Reputation: 313
Two quick pandas questions for you.
I have a list of dataframes I would like to apply a filter to.
countries = [us, uk, france]
for df in countries:
df = df[(df["Send Date"] > '2016-11-01') & (df["Send Date"] < '2016-11-30')]
When I run this, the df's don't change afterwards. Why is that? If I loop through the dataframes to create a new column, as below, this works fine, and changes each df in the list.
for df in countries:
df["Continent"] = "Europe"
As a follow up question, I noticed something strange when I created a list of dataframes for different countries. I defined the list then applied transformations to each df in the list. After I transformed these different dfs, I called the list again. I was surprised to see that the list still pointed to the unchanged dataframes, and I had to redefine the list to update the results. Could anybody shed any light on why that is?
Upvotes: 12
Views: 20666
Reputation: 21
For why
for df in countries:
df["Continent"] = "Europe"
modifies countries, while
for df in countries:
df = df[(df["Send Date"] > '2016-11-01') & (df["Send Date"] < '2016-11-30')]
does not, see why should I make a copy of a data frame in pandas. df is a reference to the actual DataFrame in countries, and not the actual DataFrame itself, but modifications to a reference affect the original DataFrame as well. Declaring a new column is a modification. However, taking a subset is not a modification. It is just changing what the reference is referring to in the original DataFrame.
Upvotes: 1
Reputation: 29690
Taking a look at this answer, you can see that for df in countries:
is equivalent to something like
for idx in range(len(countries)):
df = countries[idx]
# do something with df
which obviously won't actually modify anything in your list.
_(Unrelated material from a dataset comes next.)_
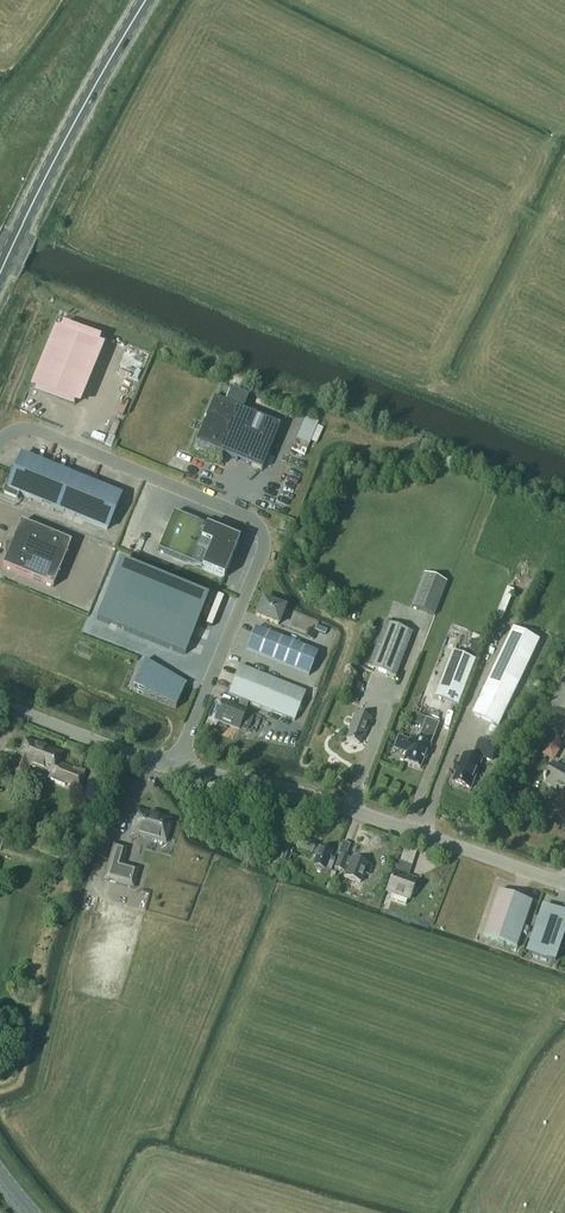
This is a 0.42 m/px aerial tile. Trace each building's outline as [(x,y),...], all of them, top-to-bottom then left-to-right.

It is generally bad practice to modify a list while iterating over it in a loop like this.
A better approach would be a list comprehension, you can try something like
countries = [us, uk, france]
countries = [df[(df["Send Date"] > '2016-11-01') & (df["Send Date"] < '2016-11-30')]
for df in countries]
Notice that with a list comprehension like this, we aren't actually modifying the original list - instead we are creating a new list, and assigning it to the variable which held our original list.
Also, you might consider placing all of your data in a single DataFrame with an additional country column or something along those lines - Python-level loops are generally slower and a list of DataFrames is often much less convenient to work with than a single DataFrame, which can fully leverage the vectorized pandas methods.
Upvotes: 11